Required work = Copy the lines below word for word, beginning at the line that contains "scientific name: Baccharis latifolia" and stopping after the line that contains "collectors: P. H. Allen".

Exercise material =
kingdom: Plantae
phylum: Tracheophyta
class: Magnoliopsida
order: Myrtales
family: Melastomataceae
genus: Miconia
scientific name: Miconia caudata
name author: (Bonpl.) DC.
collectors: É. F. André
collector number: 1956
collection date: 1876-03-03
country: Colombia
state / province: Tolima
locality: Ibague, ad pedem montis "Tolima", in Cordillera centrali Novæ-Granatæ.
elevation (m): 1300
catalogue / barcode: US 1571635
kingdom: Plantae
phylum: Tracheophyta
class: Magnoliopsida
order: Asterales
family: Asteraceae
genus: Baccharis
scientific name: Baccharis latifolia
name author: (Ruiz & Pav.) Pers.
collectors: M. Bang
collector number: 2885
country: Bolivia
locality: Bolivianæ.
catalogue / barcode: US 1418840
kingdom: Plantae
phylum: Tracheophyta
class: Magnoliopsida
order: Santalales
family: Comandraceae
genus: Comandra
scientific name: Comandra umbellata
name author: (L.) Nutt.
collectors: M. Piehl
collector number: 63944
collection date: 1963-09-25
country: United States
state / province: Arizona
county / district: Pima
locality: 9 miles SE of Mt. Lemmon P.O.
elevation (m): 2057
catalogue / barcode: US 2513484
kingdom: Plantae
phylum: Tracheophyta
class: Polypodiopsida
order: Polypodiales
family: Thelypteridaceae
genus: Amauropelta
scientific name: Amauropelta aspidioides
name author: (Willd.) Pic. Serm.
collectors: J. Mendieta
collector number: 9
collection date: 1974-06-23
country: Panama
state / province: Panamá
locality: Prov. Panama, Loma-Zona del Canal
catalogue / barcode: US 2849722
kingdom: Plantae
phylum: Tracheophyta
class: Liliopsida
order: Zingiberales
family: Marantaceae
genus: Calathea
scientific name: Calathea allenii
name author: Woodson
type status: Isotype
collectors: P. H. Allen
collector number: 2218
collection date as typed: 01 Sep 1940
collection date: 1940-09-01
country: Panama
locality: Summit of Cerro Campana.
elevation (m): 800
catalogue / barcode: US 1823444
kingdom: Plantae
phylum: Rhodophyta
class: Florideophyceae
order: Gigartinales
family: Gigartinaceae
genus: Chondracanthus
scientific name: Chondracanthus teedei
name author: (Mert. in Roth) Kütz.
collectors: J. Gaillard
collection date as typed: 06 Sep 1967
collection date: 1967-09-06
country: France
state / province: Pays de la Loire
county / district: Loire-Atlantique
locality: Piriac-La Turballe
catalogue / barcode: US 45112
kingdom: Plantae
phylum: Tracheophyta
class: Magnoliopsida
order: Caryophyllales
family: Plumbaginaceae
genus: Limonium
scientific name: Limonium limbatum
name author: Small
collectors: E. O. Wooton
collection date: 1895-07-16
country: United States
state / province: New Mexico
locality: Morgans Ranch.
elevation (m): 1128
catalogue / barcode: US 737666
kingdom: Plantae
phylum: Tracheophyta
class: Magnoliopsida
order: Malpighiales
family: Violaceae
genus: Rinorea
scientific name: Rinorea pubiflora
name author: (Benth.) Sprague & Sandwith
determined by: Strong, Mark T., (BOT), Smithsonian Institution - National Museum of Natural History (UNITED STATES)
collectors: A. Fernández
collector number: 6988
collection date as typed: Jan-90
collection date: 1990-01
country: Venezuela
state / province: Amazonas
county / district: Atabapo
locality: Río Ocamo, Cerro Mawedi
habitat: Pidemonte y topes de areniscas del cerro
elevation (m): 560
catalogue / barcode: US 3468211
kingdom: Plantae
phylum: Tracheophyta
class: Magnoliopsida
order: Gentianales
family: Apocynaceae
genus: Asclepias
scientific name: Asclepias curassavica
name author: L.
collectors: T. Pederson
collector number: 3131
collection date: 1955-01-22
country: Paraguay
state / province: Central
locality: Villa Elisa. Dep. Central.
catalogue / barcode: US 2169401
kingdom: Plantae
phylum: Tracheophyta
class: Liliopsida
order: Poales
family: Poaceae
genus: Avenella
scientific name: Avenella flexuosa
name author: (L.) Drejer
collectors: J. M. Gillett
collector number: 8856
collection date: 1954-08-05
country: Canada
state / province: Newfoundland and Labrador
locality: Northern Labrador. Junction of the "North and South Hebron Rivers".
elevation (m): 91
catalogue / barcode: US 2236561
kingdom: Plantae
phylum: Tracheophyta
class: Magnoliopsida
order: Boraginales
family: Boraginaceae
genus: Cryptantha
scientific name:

Result below =
scientific name: Baccharis latifolia
name author: (Ruiz & Pav.) Pers.
collectors: M. Bang
collector number: 2885
country: Bolivia
locality: Bolivianæ.
catalogue / barcode: US 1418840
kingdom: Plantae
phylum: Tracheophyta
class: Magnoliopsida
order: Santalales
family: Comandraceae
genus: Comandra
scientific name: Comandra umbellata
name author: (L.) Nutt.
collectors: M. Piehl
collector number: 63944
collection date: 1963-09-25
country: United States
state / province: Arizona
county / district: Pima
locality: 9 miles SE of Mt. Lemmon P.O.
elevation (m): 2057
catalogue / barcode: US 2513484
kingdom: Plantae
phylum: Tracheophyta
class: Polypodiopsida
order: Polypodiales
family: Thelypteridaceae
genus: Amauropelta
scientific name: Amauropelta aspidioides
name author: (Willd.) Pic. Serm.
collectors: J. Mendieta
collector number: 9
collection date: 1974-06-23
country: Panama
state / province: Panamá
locality: Prov. Panama, Loma-Zona del Canal
catalogue / barcode: US 2849722
kingdom: Plantae
phylum: Tracheophyta
class: Liliopsida
order: Zingiberales
family: Marantaceae
genus: Calathea
scientific name: Calathea allenii
name author: Woodson
type status: Isotype
collectors: P. H. Allen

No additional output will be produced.